Q. Is the platform available in languages other than English?
FINETTE: … The user interface has very little words to it. So actually having us adapt the user interface words to any language is not something that would be that difficult.
Q. Have you done any trials yet?
FINETTE: We’ve done trials both locally at the University of Vermont medical center as well as in Bangladesh, in Dhaka.
… Our initial results were mainly looking to test the accuracy and robustness of our platform itself in making any clinical assessment as close to a doctor as possible.
… Locally, we’ve seen a correlation of the clinical assessments between the MEDSINC users who are not physicians to board-certified physicians to be over 90 percent correlation. And in Bangladesh, with the use of community healthcare workers there, we’ve seen over an 80 percent correlation with the local doctors, as well as our doctors.

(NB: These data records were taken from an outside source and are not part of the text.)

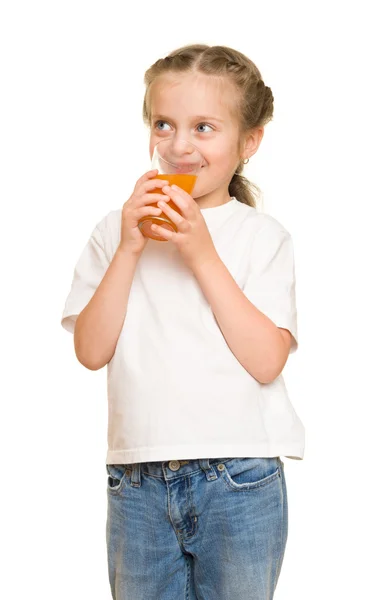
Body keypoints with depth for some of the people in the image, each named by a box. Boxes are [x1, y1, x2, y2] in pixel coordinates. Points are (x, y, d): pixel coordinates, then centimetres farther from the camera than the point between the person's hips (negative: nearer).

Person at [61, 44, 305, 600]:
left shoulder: (263, 236, -1)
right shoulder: (117, 230, 5)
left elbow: (267, 361, -12)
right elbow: (91, 351, -3)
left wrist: (203, 255, -15)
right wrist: (130, 250, -12)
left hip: (240, 485, -2)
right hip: (137, 485, 2)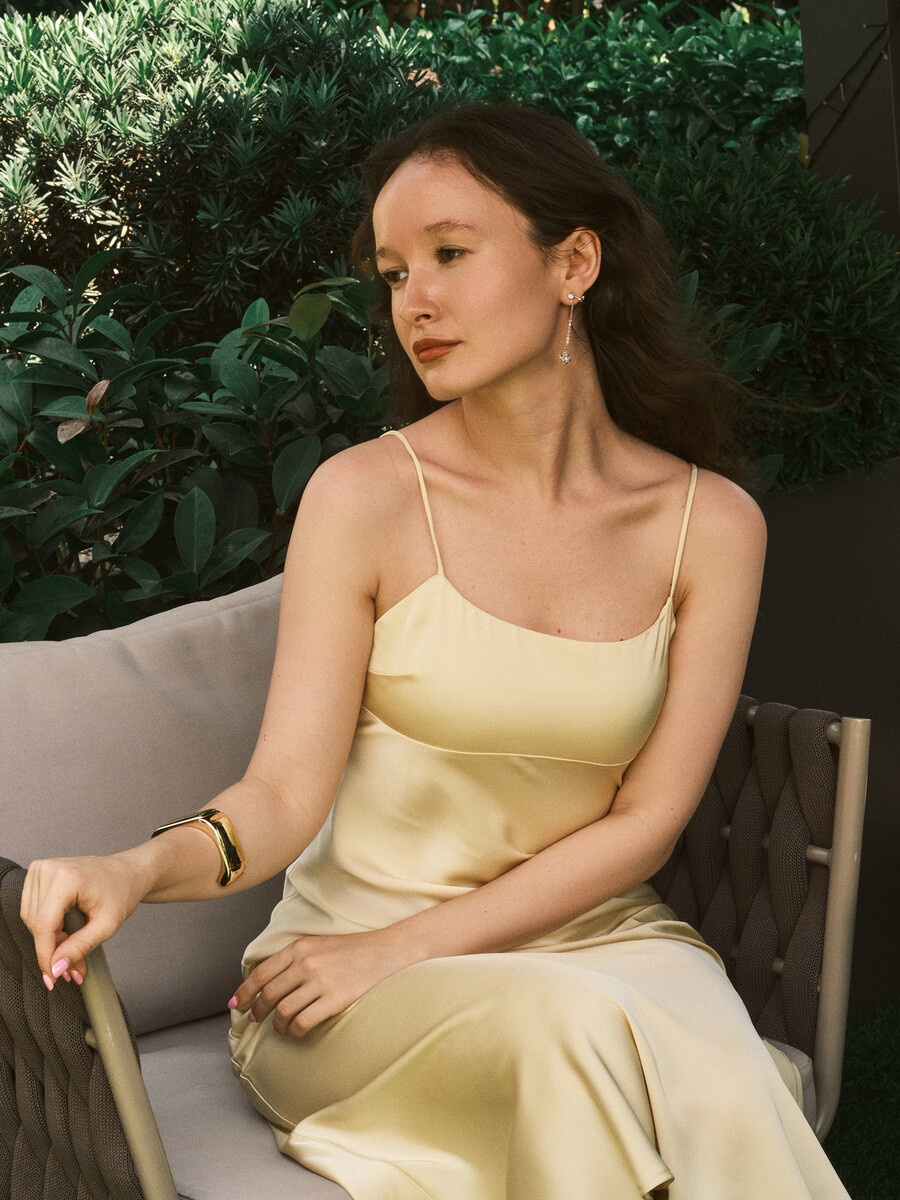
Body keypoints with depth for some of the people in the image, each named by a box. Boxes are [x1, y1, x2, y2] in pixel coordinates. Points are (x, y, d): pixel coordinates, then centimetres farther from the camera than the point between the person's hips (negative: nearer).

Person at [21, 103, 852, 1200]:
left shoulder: (711, 523, -2)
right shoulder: (365, 496, -7)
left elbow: (645, 820, -2)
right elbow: (284, 793, -11)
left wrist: (404, 947, -11)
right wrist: (143, 867, -33)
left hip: (594, 934, 2)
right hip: (349, 953, -2)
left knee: (715, 1080, -31)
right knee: (577, 1029, -34)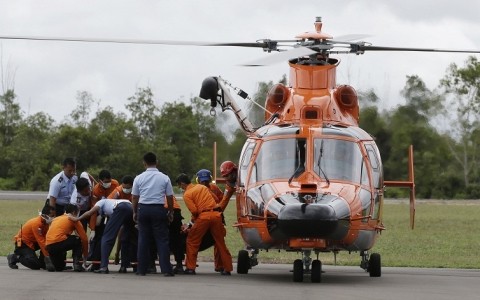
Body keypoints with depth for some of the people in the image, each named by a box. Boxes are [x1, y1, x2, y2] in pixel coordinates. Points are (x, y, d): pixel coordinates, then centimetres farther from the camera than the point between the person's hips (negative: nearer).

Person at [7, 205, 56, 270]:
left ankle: (42, 262, 0)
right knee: (36, 265, -21)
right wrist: (47, 256, -29)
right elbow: (41, 241, -29)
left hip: (32, 242, 9)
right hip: (22, 243, -9)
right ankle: (14, 257, -3)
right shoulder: (36, 223, -27)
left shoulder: (45, 223, 0)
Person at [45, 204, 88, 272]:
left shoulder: (56, 219, 30)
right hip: (59, 243, -7)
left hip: (48, 246, 7)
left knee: (59, 267, 30)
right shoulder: (74, 220, 12)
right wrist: (85, 256, 22)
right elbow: (84, 238, 12)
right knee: (78, 240, 21)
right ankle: (77, 264, 8)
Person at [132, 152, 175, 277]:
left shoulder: (139, 178, 1)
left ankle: (141, 269, 9)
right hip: (159, 209, -1)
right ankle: (166, 269, -4)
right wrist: (170, 212, 14)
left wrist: (135, 212, 18)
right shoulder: (164, 178, -1)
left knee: (143, 239, 8)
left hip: (143, 209, 1)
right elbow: (170, 197, 1)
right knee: (162, 240, 1)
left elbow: (134, 197, 4)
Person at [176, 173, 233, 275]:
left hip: (203, 216, -5)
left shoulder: (187, 194, 2)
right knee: (220, 242, 11)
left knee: (192, 241, 10)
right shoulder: (202, 187, 20)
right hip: (216, 214, 5)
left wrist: (193, 219, 11)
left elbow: (194, 210, -8)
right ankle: (227, 268, 11)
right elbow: (215, 198, 25)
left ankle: (190, 268, 8)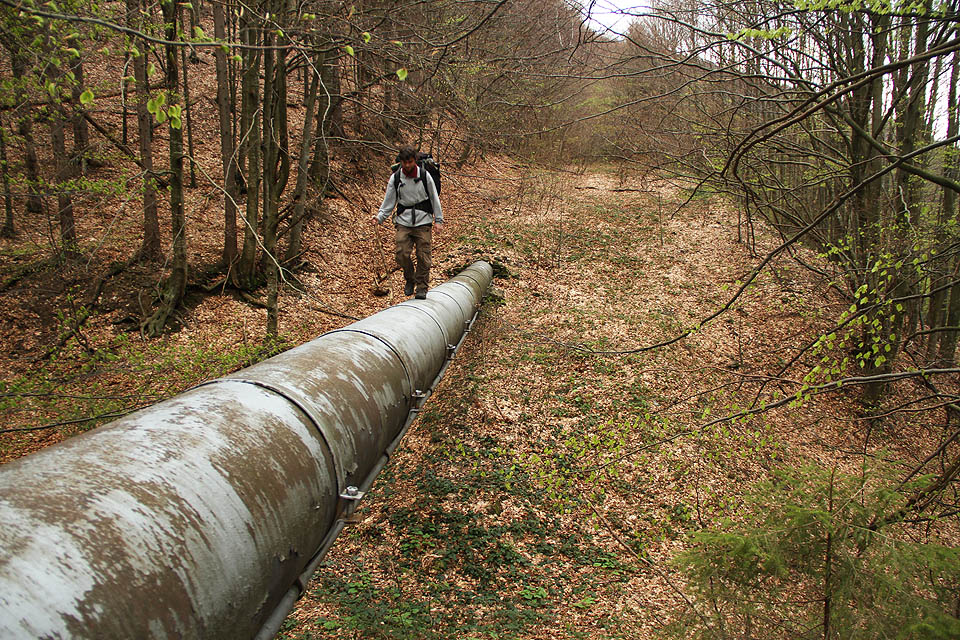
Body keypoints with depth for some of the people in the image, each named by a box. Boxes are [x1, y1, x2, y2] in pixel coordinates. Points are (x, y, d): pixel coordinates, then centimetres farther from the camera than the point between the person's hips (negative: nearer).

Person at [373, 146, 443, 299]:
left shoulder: (424, 175, 0)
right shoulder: (395, 178, 3)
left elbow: (434, 198, 6)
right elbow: (389, 201, 7)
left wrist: (438, 219, 2)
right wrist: (380, 217, -7)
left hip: (423, 222, -1)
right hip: (403, 222, 1)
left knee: (423, 256, -4)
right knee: (402, 254, -7)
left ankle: (422, 287, 8)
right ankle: (409, 280, 19)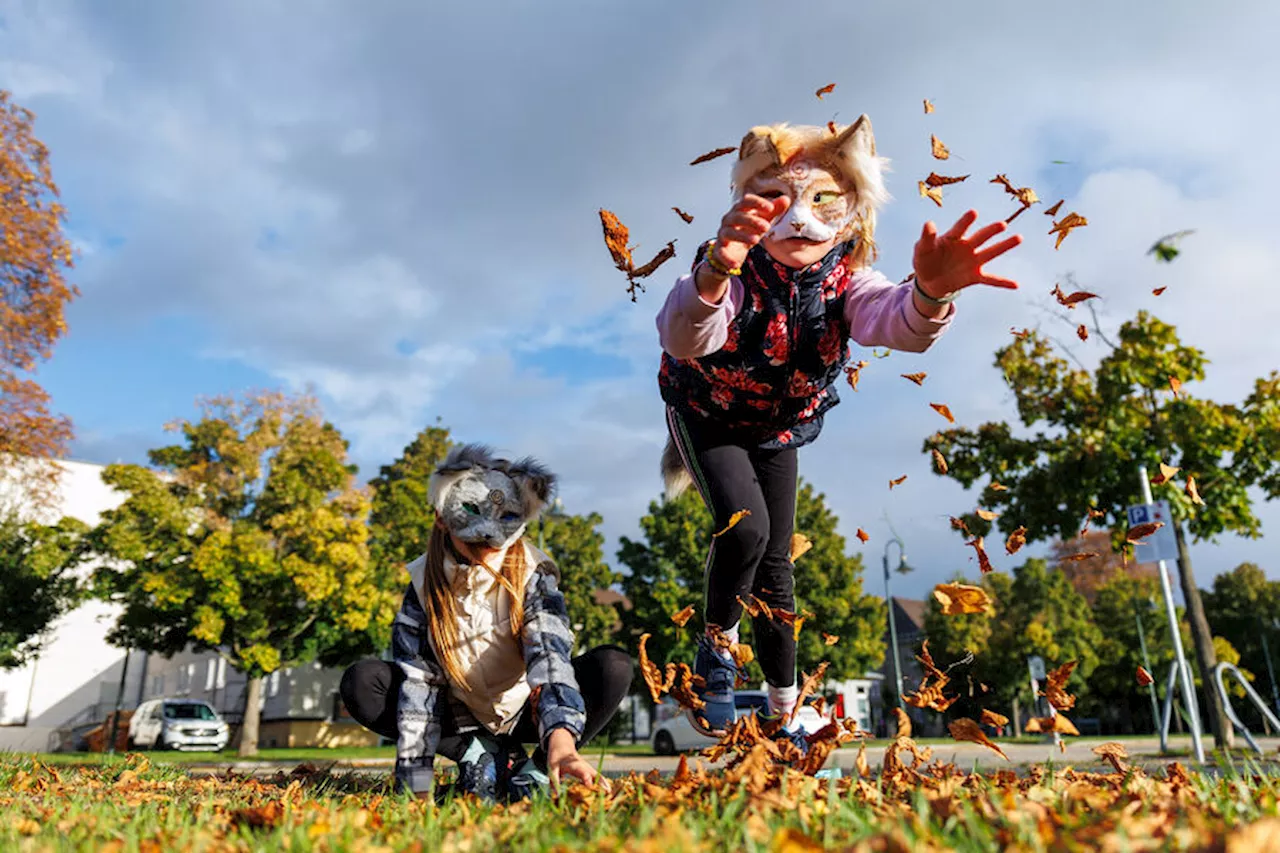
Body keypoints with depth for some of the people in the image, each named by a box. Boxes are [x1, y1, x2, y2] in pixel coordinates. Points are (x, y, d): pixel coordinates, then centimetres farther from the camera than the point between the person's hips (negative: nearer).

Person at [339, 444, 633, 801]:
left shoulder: (534, 577, -20)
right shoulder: (424, 584, -15)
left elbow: (551, 658, -35)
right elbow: (416, 681, -19)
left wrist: (561, 742, -54)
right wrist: (418, 787, -27)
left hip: (525, 713, -1)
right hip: (461, 717, 2)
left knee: (614, 666, -26)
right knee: (361, 684, -20)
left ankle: (535, 771, -12)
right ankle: (478, 756, -11)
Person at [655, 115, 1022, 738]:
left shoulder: (844, 278, -23)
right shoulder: (730, 270, -34)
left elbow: (898, 323, -45)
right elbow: (682, 340, -55)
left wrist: (929, 294, -69)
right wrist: (715, 274, -76)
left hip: (780, 425, 4)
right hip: (707, 411, -3)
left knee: (776, 556, 8)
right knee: (744, 526, -26)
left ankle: (784, 703, 25)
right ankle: (717, 647, 4)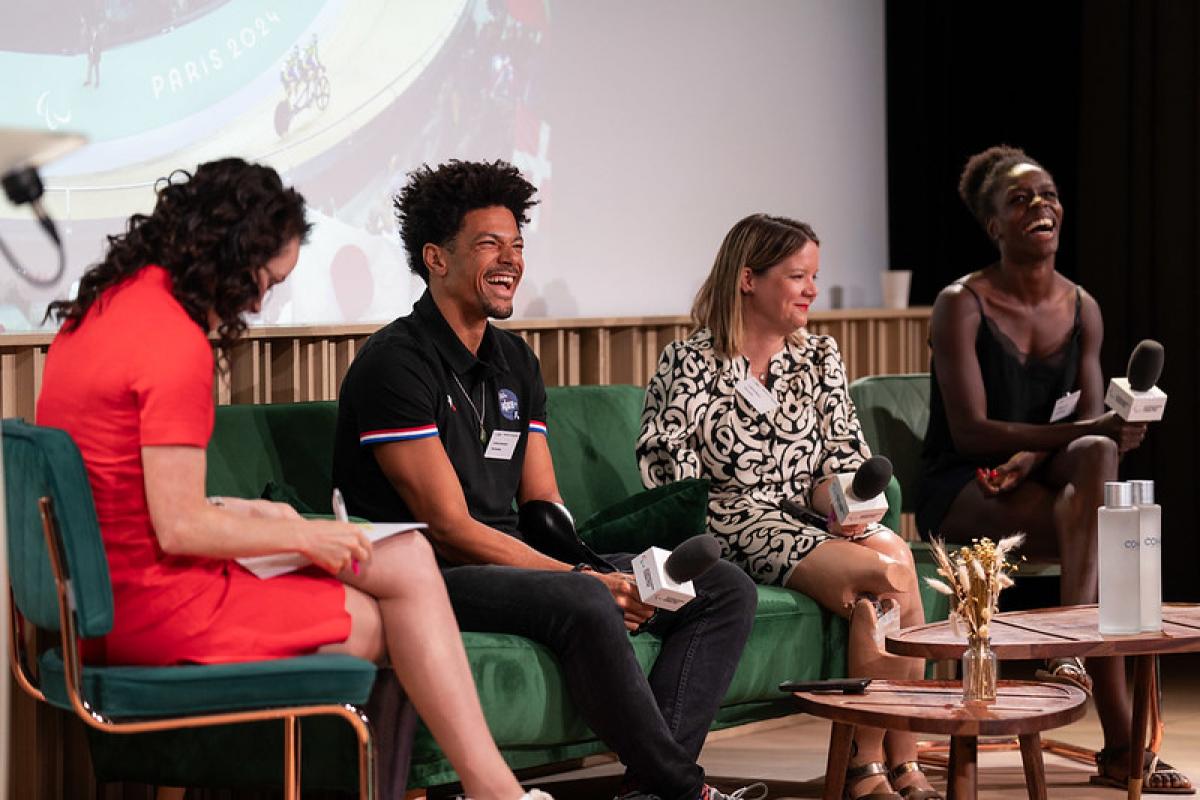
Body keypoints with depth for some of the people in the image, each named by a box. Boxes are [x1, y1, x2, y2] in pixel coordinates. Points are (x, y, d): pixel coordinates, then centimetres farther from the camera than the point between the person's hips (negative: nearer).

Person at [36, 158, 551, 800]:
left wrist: (237, 512, 14)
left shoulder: (101, 306, 12)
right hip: (154, 605, -9)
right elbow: (179, 529, -19)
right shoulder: (176, 343, -19)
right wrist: (302, 536, -5)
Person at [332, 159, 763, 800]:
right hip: (430, 578, -9)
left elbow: (543, 505, 13)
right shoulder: (395, 363, -11)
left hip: (514, 561, 9)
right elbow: (450, 527, -16)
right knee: (581, 602, -37)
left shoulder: (514, 360, 16)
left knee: (724, 591, -2)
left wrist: (598, 574, -10)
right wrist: (586, 579, -20)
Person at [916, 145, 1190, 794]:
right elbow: (969, 430, -18)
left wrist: (1031, 455, -20)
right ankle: (1119, 745, -32)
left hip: (1042, 477, 5)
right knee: (1102, 534, -30)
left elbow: (1091, 424, 2)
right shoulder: (962, 305, -10)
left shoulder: (1082, 310, 7)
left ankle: (1069, 650, -35)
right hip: (959, 492, -5)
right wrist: (1074, 432, -29)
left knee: (1098, 455, -31)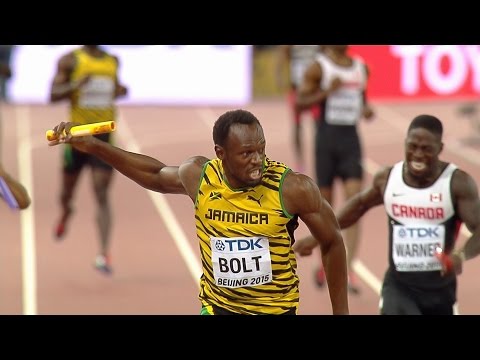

… These were health workers that had no specific training in doing clinical assessment of children. They did not at that time know how to determine the heart rate of a child …. But we taught them how to do such things quickly. And we have some tools on the platform to help them do that.
Q. Do you worry that non-skilled workers using the platform might make the wrong diagnosis?
FINETTE: … The platform is just a tool for them to use … I don’t believe that … they’d feel that it would make them into being a doctor per se, but we would hope that they would feel more confident about the tool as they use it.